Aucun mot vil ou méchant contre ces pauvres hommes, vos peres & meres, freres & citoyens pourtant, ne vous échappe. & vous nous les peignez isolés d’abord parmi les bêtes, & puis vivant peu-à-peu & à la longue en troupeaux, préludans de loin à la société civile & politique, où vous les menez lentement & de loin à loin.

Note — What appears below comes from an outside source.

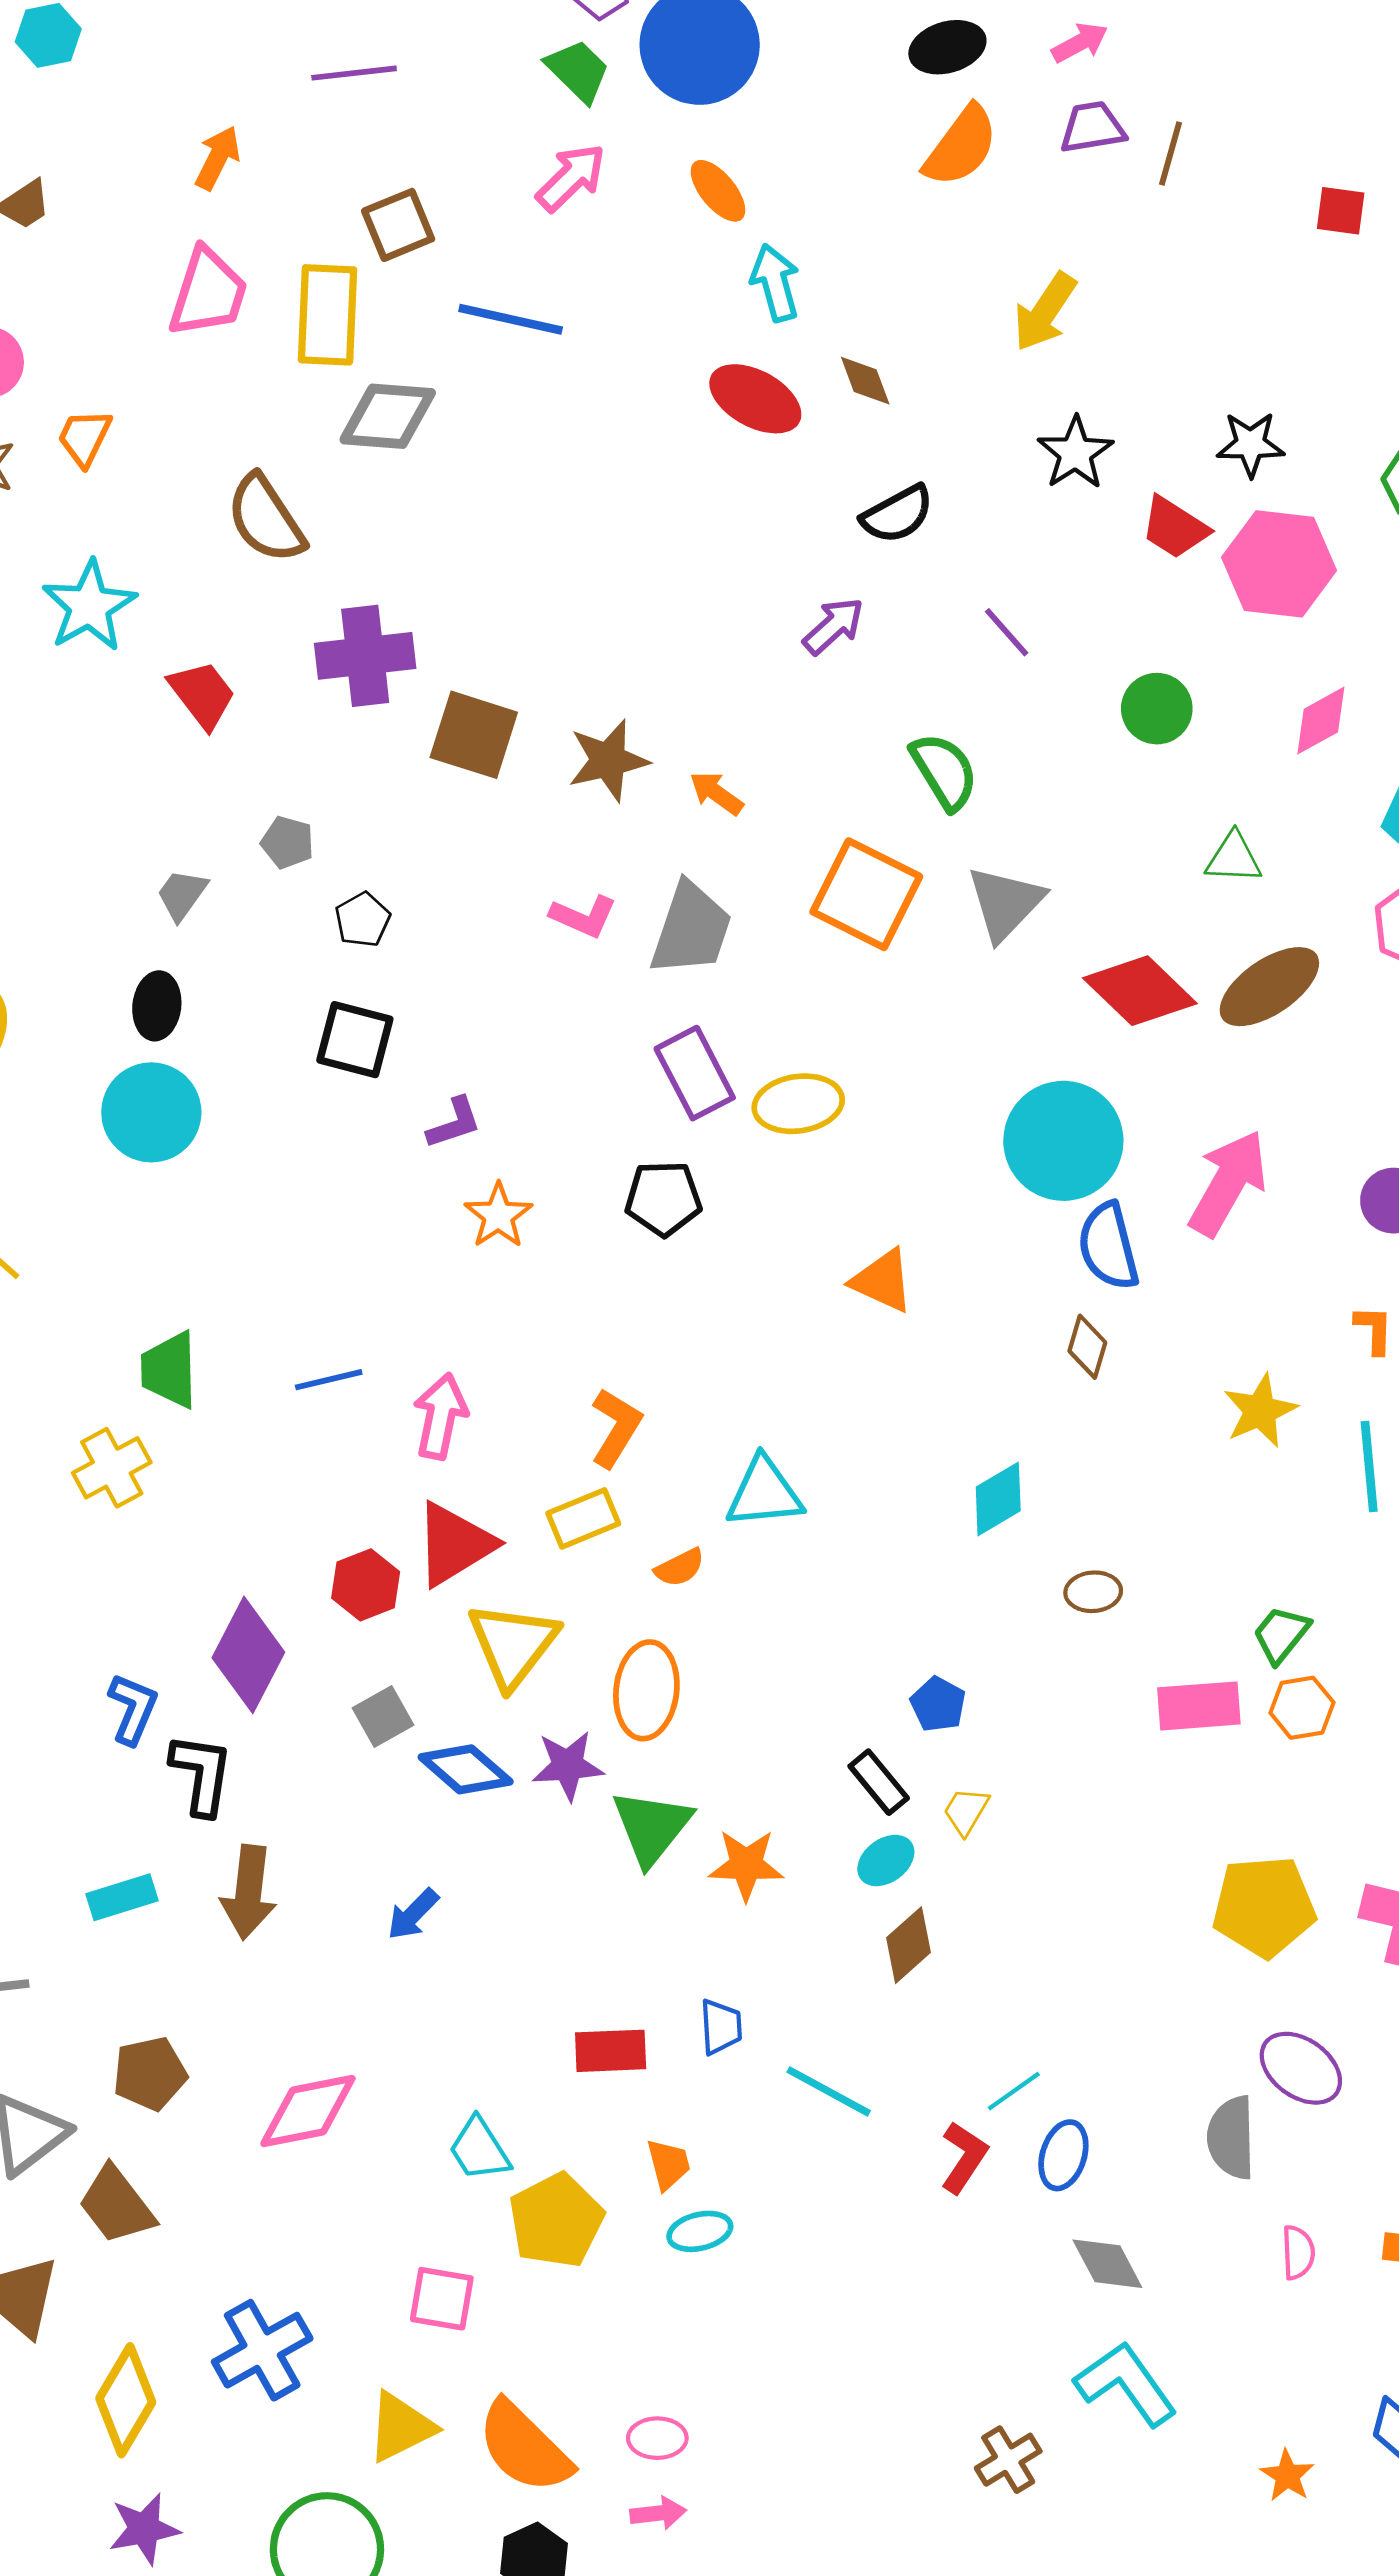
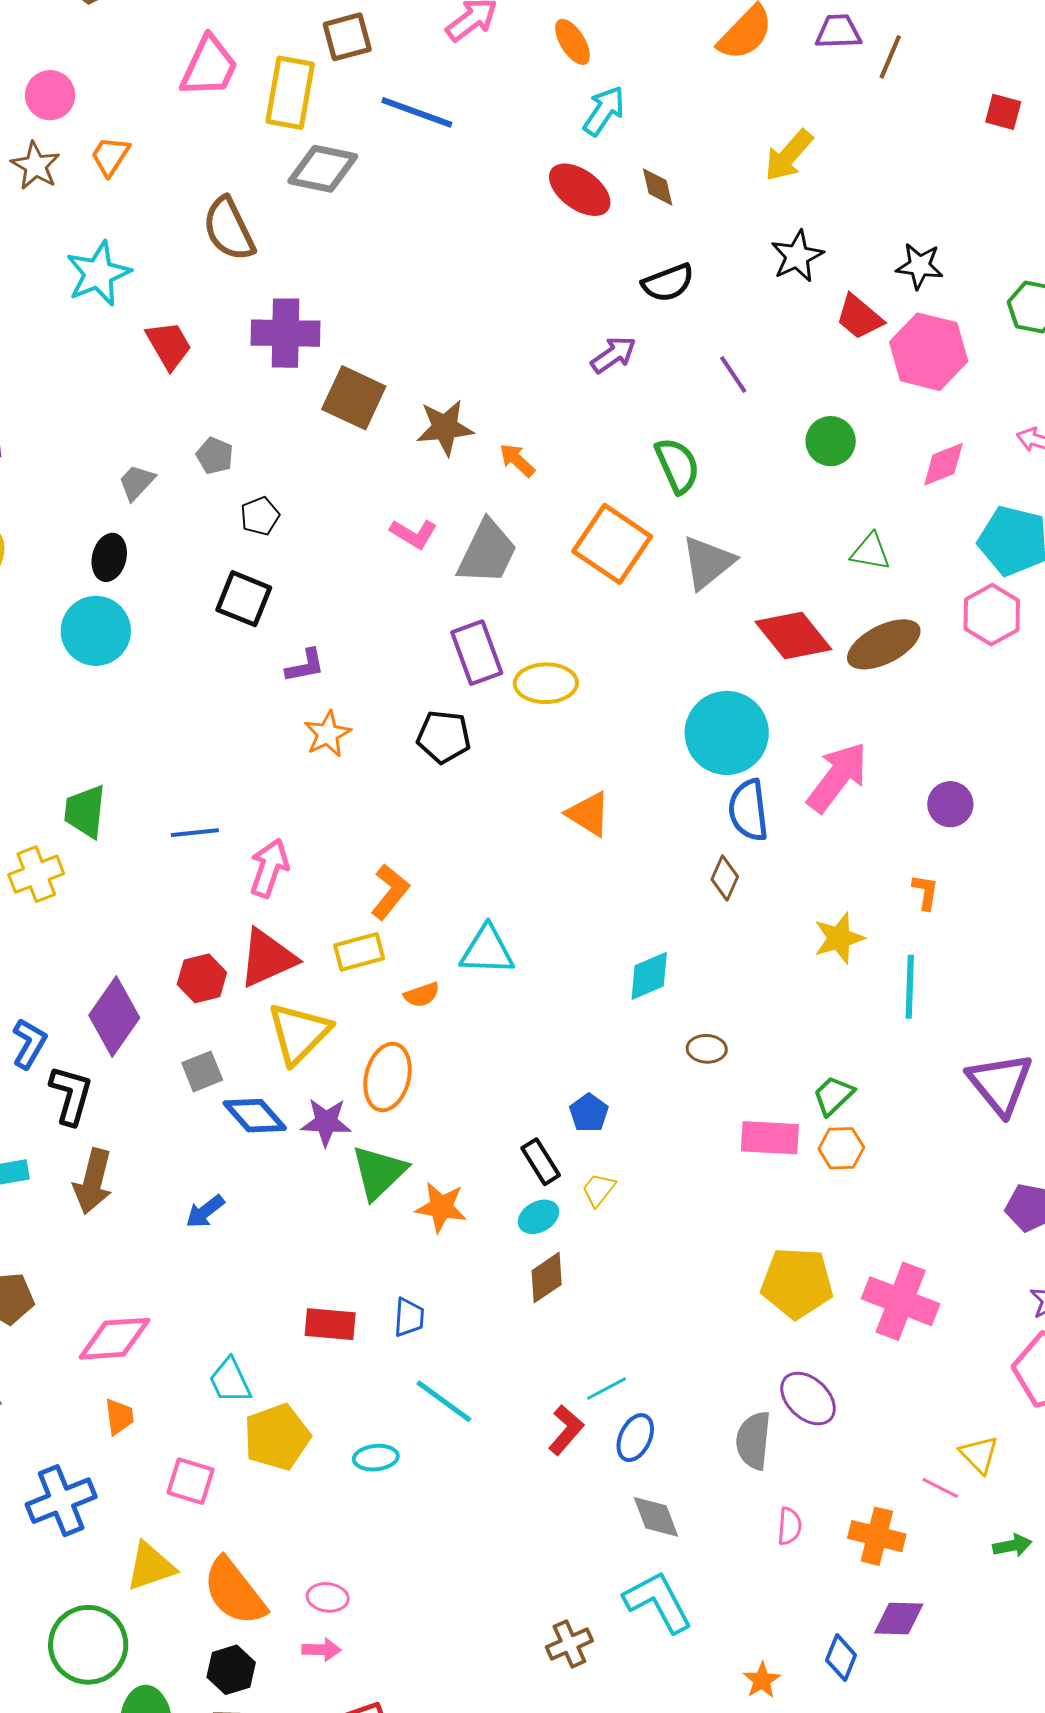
cyan arrow: (775, 283) -> (604, 111), turned 42
cyan line: (829, 2091) -> (444, 1401), moved
orange trapezoid: (668, 2164) -> (119, 1417), moved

Il faut tout dire, l’origine des langues & l’invention de la parole, est pour vous le rocher de Sysiphe ou la roue d’Ixion, le tonneau même des Danaïdes, que vous ne pouvez jamais combler ou fixer. Vous voilà bien embarrassé. Voici comment je m’en tirerois à votre place. Quand Dieu vit Adam a prés l’avoir fait, Dieu dit équivalemment : Voilà une belle image, un beau tableau, une belle statue, il n’y manque que la parole. Il fit donc Eve, & dès-lors Adam parla. C’est le fait, hoc nunc os ex, &c. & devant tous les connoisseurs Eve fut l’organe naturel de la parole passive & active, répassive & réactive d’Adam. C’est toujours de nos mœurs humaines, qu’il faut tirer de pareilles conjectures sur les hommes naturels, originaires & primitifs.